Он шел в сопровождении Банги, а рядом с ним шел бродячий философ. Они спорили о чем-то очень сложном и важном…
Свободного времени было столько, сколько надобно, а гроза будет только к вечеру, и трусость, несомненно, один из самых страшных пороков. Так говорил Иешуа Га-Ноцри. Нет, философ, я тебе возражаю: это самый страшный порок!..
Тут особенно ясно видно, как не похож булгаковский Пилат на Пилата евангельского. Тот лицемерно перекладывает свою вину на других («…не виновен я в крови Праведника Сего, смотрите вы»).
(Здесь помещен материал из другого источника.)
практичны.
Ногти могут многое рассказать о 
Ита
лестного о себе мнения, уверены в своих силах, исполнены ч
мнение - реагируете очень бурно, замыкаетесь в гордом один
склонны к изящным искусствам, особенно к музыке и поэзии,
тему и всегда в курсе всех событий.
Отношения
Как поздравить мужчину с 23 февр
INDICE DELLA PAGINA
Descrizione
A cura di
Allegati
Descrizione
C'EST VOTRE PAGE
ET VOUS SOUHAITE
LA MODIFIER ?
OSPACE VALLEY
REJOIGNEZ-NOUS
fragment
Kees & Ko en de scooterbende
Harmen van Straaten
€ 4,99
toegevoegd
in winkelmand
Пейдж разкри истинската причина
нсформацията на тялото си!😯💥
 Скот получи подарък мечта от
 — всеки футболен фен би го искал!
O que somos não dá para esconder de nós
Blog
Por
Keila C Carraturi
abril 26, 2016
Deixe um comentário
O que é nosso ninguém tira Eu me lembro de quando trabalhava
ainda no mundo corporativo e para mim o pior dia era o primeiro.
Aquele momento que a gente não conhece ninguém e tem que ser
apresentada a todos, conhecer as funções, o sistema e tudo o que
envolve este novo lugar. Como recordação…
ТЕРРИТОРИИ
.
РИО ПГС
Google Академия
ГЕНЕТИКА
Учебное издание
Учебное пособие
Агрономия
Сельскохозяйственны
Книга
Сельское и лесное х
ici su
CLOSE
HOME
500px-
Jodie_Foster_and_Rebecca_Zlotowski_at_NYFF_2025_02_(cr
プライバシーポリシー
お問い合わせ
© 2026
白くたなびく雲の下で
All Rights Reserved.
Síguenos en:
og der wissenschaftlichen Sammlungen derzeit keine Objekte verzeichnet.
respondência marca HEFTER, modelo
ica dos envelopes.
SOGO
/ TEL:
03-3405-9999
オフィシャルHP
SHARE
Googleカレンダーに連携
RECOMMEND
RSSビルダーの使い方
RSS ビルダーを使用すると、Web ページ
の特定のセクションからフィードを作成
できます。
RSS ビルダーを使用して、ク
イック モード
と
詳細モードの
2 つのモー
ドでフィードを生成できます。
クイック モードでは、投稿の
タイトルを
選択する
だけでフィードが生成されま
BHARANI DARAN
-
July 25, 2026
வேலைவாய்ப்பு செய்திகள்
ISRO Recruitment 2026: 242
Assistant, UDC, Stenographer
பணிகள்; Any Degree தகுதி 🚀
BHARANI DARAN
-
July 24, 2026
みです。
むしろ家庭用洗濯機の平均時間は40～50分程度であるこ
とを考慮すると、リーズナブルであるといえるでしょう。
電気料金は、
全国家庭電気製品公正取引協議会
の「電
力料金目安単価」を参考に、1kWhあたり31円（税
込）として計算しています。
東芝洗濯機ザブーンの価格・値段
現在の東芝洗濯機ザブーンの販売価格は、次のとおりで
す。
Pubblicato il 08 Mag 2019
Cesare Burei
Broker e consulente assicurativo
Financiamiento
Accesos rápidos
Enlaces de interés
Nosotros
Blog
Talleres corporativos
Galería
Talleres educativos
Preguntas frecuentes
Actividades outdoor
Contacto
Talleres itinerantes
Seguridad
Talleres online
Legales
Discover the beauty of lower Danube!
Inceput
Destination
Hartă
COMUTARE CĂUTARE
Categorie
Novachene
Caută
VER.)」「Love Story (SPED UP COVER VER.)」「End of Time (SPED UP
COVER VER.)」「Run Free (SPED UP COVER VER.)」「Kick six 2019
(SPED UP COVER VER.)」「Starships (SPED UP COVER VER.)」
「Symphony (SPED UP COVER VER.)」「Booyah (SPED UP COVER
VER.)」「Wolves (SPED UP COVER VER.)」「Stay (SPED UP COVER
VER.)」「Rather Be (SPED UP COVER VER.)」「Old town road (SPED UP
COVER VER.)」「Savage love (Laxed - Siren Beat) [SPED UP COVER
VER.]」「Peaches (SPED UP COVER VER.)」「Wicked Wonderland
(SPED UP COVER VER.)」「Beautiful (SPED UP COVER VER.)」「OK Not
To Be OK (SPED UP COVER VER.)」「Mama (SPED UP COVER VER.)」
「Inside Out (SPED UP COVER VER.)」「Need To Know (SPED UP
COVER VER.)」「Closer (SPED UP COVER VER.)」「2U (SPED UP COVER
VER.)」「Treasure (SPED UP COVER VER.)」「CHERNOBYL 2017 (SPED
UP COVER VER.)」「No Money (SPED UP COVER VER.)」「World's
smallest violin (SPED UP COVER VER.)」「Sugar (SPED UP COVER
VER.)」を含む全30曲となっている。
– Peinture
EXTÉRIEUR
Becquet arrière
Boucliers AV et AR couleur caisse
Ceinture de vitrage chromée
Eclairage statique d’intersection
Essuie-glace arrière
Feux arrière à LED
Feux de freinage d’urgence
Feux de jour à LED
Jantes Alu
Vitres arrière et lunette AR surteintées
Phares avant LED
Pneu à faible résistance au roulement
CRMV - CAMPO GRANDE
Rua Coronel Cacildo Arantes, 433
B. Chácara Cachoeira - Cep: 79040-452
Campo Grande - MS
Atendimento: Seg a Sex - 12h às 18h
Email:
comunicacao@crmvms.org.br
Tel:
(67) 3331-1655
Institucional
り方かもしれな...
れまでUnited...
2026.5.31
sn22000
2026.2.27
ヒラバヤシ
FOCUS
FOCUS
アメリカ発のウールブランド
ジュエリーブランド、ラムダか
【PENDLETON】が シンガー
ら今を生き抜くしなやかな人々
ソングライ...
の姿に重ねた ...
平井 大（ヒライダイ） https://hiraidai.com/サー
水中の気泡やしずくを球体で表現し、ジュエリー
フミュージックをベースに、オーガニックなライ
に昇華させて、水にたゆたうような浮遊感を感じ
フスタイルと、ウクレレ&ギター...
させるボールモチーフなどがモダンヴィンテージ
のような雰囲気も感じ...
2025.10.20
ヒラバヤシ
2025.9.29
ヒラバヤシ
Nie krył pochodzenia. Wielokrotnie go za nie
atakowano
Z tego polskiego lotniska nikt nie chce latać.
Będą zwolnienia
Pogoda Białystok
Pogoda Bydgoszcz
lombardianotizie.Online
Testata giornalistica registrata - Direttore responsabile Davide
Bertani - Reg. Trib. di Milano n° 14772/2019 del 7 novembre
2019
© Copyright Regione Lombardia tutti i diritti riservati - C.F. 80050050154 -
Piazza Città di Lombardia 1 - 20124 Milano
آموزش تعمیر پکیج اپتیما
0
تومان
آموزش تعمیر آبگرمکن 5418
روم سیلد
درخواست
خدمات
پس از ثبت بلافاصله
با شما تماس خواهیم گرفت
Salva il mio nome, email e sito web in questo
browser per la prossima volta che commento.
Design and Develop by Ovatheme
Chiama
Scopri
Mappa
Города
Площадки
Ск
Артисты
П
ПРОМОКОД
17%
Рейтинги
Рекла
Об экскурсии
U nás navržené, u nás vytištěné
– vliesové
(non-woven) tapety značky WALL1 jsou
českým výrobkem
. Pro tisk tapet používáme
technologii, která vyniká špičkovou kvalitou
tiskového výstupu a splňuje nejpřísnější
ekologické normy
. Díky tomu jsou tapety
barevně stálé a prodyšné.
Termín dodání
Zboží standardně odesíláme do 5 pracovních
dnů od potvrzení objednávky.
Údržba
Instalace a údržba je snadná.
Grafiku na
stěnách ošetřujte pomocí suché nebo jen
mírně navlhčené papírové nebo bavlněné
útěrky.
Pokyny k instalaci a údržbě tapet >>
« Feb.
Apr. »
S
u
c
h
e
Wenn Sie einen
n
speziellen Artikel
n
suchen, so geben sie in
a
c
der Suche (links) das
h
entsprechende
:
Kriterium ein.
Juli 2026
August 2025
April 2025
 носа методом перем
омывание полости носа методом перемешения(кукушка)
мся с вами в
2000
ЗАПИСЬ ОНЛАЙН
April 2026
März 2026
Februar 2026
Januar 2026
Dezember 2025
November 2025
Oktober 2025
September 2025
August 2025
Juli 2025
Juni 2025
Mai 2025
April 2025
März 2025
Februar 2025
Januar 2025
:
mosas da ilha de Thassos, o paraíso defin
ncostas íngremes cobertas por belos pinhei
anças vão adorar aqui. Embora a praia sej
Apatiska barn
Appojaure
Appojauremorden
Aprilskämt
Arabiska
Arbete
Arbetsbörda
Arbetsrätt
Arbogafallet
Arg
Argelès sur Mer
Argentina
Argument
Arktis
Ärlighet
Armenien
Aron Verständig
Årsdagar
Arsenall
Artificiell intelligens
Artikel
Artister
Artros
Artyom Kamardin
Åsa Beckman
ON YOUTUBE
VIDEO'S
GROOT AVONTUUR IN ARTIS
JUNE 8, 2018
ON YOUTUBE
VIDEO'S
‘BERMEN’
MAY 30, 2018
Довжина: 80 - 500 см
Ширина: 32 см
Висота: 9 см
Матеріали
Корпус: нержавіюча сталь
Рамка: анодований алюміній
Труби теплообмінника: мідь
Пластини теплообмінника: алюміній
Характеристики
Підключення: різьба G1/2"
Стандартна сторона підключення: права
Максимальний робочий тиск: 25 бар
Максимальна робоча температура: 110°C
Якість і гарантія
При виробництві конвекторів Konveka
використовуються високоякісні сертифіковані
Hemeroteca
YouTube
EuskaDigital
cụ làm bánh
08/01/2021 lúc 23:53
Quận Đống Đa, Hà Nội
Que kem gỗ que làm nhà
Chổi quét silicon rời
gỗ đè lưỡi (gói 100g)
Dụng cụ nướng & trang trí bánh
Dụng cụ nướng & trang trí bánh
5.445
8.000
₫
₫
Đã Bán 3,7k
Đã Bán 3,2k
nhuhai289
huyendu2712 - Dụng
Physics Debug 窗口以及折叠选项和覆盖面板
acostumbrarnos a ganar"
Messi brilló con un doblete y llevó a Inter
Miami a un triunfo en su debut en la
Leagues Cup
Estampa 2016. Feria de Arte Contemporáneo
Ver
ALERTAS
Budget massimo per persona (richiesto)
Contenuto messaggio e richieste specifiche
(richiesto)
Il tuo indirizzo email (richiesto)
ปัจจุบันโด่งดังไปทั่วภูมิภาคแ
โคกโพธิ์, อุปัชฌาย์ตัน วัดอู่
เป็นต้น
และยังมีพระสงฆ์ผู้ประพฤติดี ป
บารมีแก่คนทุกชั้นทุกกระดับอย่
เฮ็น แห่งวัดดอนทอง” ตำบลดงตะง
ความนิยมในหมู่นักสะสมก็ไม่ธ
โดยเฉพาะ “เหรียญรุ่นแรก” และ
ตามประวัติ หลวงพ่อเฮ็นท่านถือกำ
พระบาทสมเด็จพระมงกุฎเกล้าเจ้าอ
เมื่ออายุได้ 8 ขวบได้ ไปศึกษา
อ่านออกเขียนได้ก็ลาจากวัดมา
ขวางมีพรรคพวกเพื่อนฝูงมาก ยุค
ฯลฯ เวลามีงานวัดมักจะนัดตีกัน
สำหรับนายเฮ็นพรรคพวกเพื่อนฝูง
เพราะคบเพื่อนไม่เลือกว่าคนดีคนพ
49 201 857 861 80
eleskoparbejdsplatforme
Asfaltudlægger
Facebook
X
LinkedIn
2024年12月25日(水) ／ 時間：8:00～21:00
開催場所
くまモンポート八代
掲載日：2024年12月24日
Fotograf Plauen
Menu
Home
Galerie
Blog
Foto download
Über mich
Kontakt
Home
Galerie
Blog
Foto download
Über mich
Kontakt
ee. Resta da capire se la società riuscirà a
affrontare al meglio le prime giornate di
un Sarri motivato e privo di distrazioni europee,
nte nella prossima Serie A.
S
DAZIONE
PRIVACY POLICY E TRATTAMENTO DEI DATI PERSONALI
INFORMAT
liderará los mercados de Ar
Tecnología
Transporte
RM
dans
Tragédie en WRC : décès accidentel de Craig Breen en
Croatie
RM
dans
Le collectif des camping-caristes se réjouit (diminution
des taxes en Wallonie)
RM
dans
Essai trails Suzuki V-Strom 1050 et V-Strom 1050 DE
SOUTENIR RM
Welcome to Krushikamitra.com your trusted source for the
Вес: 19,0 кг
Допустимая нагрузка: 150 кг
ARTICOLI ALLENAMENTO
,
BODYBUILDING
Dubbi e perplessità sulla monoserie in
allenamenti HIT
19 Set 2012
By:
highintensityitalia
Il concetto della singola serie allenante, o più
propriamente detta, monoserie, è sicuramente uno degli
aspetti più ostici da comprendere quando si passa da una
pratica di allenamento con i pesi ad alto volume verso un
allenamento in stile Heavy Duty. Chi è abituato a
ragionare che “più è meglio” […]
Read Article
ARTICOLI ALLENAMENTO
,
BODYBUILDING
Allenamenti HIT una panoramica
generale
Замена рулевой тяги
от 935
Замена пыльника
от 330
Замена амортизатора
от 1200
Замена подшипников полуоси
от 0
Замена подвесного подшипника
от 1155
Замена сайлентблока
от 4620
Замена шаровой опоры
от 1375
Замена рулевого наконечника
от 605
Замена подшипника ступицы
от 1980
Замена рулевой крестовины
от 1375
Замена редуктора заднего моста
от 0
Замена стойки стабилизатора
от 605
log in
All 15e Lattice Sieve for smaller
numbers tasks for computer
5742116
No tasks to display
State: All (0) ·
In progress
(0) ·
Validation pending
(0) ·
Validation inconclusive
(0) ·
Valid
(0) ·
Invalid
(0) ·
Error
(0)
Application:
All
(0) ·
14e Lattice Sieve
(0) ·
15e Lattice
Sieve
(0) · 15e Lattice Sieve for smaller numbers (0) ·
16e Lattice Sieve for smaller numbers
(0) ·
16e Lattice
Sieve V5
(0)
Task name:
Булгаковский Пилат не только не слагает с себя вины. Он сам судит себя даже более жестоко и сурово, чем судил его тот, кого он предал.
Нет, это не всемогущий Воланд наказал Пилата его страшной бессонницей. Эта бессонница, длящаяся двенадцать тысяч лун, представляет собой не что иное, как длинную, чудовищно разросшуюся тень, которую отбросило в вечность мучительное осознание Пилатом своей вины.
Но как ни длинна была эта тень, даже она имела свой предел – настал момент, когда счет был оплачен сполна.
...
…Протягивается широкая лунная дорога, и на эту дорогу поднимается человек в белом плаще с кровавым подбоем и начинает идти к луне. Рядом с ним идет какой-то молодой человек в разорванном хитоне и с обезображенным лицом. Идущие о чем-то разговаривают с жаром, спорят, хотят о чем-то договориться.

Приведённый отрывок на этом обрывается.